▶ **EXERCISE DIRECTIONS**
Reproduce the text lines of all the records below character for character, omitting the pictures.

(Data excerpts)
Segment Open

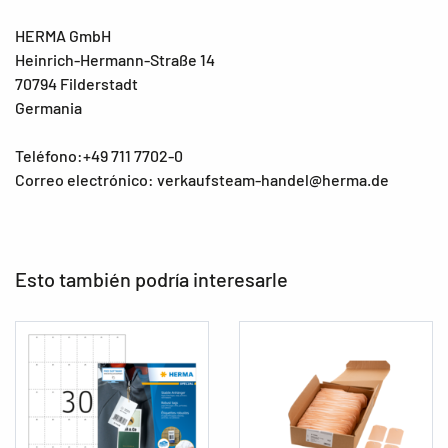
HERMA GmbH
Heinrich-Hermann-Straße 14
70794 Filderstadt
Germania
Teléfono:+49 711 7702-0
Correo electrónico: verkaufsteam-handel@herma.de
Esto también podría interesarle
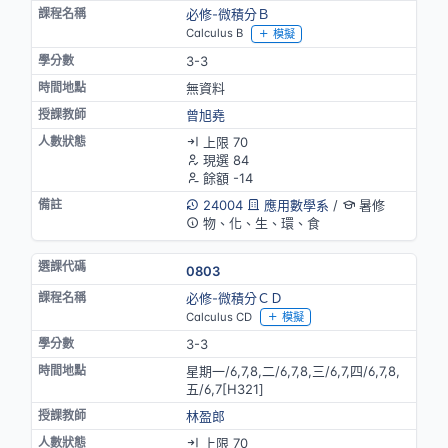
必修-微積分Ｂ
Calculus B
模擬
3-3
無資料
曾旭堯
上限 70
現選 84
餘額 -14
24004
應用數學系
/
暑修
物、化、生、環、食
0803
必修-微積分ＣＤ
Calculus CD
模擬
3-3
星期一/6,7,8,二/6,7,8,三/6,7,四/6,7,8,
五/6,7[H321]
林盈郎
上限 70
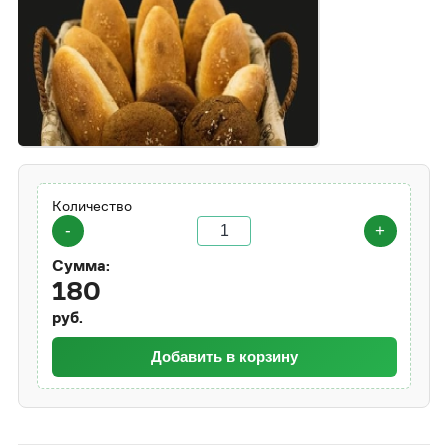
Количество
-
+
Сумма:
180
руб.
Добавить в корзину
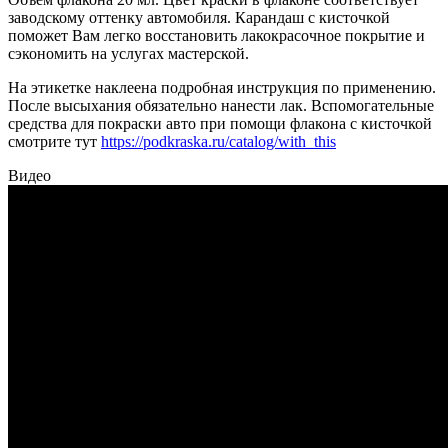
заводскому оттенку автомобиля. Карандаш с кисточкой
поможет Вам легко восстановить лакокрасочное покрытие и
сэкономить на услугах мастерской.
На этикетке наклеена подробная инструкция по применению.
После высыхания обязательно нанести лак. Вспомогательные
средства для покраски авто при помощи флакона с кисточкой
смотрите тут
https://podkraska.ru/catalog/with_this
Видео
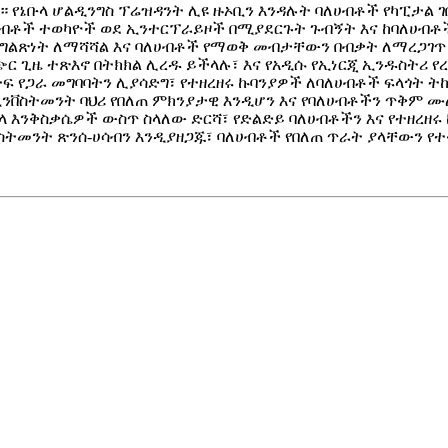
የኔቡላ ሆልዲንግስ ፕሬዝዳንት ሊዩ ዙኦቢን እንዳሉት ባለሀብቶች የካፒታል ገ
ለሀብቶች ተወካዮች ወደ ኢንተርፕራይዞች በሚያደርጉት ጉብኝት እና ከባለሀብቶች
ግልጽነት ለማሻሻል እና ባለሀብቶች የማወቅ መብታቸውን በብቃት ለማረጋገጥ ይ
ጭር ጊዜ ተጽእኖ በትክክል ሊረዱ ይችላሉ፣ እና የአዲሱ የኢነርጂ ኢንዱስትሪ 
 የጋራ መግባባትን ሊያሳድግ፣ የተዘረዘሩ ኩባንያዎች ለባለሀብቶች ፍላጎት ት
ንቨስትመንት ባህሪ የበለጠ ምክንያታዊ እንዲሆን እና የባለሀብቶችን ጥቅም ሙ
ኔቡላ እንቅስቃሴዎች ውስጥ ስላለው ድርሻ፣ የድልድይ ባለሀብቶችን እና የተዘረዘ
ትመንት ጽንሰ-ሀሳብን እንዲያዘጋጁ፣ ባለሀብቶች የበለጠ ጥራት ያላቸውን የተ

Segment Closed

▶ **RESPONSE BELOW**
HERMA GmbH
Heinrich-Hermann-Straße 14
70794 Filderstadt
Germania
Teléfono:+49 711 7702-0
Correo electrónico: verkaufsteam-handel@herma.de
Esto también podría interesarle
必修-微積分Ｂ
Calculus B
模擬
3-3
無資料
曾旭堯
上限 70
現選 84
餘額 -14
24004
應用數學系
/
暑修
物、化、生、環、食
0803
必修-微積分ＣＤ
Calculus CD
模擬
3-3
星期一/6,7,8,二/6,7,8,三/6,7,四/6,7,8,
五/6,7[H321]
林盈郎
上限 70
Количество
-
+
Сумма:
180
руб.
Добавить в корзину
заводскому оттенку автомобиля. Карандаш с кисточкой
поможет Вам легко восстановить лакокрасочное покрытие и
сэкономить на услугах мастерской.
На этикетке наклеена подробная инструкция по применению.
После высыхания обязательно нанести лак. Вспомогательные
средства для покраски авто при помощи флакона с кисточкой
смотрите тут
https://podkraska.ru/catalog/with_this
Видео
የኔቡላ ሆልዲንግስ ፕሬዝዳንት ሊዩ ዙኦቢን እንዳሉት ባለሀብቶች የካፒታል ገ
ለሀብቶች ተወካዮች ወደ ኢንተርፕራይዞች በሚያደርጉት ጉብኝት እና ከባለሀብቶች
ግልጽነት ለማሻሻል እና ባለሀብቶች የማወቅ መብታቸውን በብቃት ለማረጋገጥ ይ
ጭር ጊዜ ተጽእኖ በትክክል ሊረዱ ይችላሉ፣ እና የአዲሱ የኢነርጂ ኢንዱስትሪ 
 የጋራ መግባባትን ሊያሳድግ፣ የተዘረዘሩ ኩባንያዎች ለባለሀብቶች ፍላጎት ት
ንቨስትመንት ባህሪ የበለጠ ምክንያታዊ እንዲሆን እና የባለሀብቶችን ጥቅም ሙ
ኔቡላ እንቅስቃሴዎች ውስጥ ስላለው ድርሻ፣ የድልድይ ባለሀብቶችን እና የተዘረዘ
ትመንት ጽንሰ-ሀሳብን እንዲያዘጋጁ፣ ባለሀብቶች የበለጠ ጥራት ያላቸውን የተ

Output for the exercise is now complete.